This summary looks at the PRICEEACH column of the data. Below, I’ve found the minimum, maximum and mean values.

min(df$PRICEEACH)
## [1] 26.88
mean(df$PRICEEACH)
## [1] 101.099
max(df$PRICEEACH)
## [1] 252.87

The unit’s probably not dollars, either… most cars that I’m used to seeing are around the $30k mark. What metric could it be using?

Categorical Summary

This summary looks at the STATUS column of the data - and all of its unique values.

unique(df$STATUS)
## [1] "Shipped"    "Disputed"   "In Process" "Cancelled"  "On Hold"   
## [6] "Resolved"

This is a recent record, so hopefully most of them have been shipped.

Novel Investigations

  • Which column would have the strongest relationship with the current shipment status? The price of a single unit of automobile? Or would using the total price of the shipment be better… or maybe just the date that it was ordered?

  • What sort of relationships can I draw between the colums?

  • I wonder if the maximum or minimum price per unit is an outlier…

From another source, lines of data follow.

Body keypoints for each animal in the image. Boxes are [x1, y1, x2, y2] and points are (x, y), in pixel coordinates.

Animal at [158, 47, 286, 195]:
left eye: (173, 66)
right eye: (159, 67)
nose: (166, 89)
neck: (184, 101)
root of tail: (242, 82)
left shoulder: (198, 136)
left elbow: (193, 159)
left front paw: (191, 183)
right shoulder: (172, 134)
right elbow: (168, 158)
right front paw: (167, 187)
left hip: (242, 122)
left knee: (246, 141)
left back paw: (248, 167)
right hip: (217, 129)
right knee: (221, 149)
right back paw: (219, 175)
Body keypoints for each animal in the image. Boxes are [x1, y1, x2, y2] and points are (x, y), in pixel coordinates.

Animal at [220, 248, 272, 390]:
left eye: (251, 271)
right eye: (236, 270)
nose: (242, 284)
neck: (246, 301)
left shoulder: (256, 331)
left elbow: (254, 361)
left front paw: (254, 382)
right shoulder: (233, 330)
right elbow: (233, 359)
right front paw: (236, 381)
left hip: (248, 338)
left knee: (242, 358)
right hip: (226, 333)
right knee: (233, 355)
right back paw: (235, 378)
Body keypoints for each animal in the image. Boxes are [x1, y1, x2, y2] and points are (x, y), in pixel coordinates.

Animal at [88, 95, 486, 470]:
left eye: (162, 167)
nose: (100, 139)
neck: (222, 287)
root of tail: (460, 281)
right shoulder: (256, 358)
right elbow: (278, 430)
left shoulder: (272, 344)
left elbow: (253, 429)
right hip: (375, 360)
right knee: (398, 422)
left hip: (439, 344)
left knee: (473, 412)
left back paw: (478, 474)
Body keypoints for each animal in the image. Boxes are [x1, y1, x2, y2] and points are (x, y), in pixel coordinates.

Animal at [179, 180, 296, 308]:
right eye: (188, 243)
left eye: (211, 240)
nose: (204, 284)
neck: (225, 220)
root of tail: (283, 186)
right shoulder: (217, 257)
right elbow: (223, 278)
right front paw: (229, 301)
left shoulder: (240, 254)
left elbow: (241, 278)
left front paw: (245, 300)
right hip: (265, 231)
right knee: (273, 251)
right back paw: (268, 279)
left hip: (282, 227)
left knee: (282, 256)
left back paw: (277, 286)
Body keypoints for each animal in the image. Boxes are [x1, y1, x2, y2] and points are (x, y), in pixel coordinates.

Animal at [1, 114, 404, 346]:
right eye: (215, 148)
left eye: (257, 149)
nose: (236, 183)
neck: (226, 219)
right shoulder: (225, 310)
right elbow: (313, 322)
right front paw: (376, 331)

    The Interquartile Range Rule suggests a distance from the mean where a point becomes an outlier. I think it was 150% of the difference between the 3rd and 1st quartiles.

    midSpread <- 1.5 * (quantile(df$PRICEEACH, .75) - quantile(df$PRICEEACH, .25))
    midSpread
    ##     75% 
    ## 87.5325

    Now that I’ve found the IQR, I added and subtracted it from the mean.

    mean(df$PRICEEACH) + midSpread
    ##      75% 
    ## 188.6315
    mean(df$PRICEEACH) - midSpread
    ##      75% 
    ## 13.56645

    The lower value’s less than the miniumum, yet the higher’s value’s also less than the maximum - so the max would be an outlier from the IQR rule.

    I guess that makes sense - just what luxury cars will cost you!

Visual Representations

I chose to create a histogram for the PRICEEACH column, as I had already found the variables for a boxplot.

ggplot(
  data = df,
  mapping = aes(x = PRICEEACH)
) +
  geom_histogram(
    binwidth = 10
  )

I expected outliers in the maximum, but I didn’t expect the graph to look that right-skewed. Maybe most automobile shipments follow this trend…?

I created a histogram for the STATUS column, too.

ggplot(
  data = df,
  mapping = aes(x = STATUS)
) +
  geom_bar()

Looks like they get their job done most of the time with relatively few disputes. They must be a trustworthy shipping company, even if this isn’t a yearly record.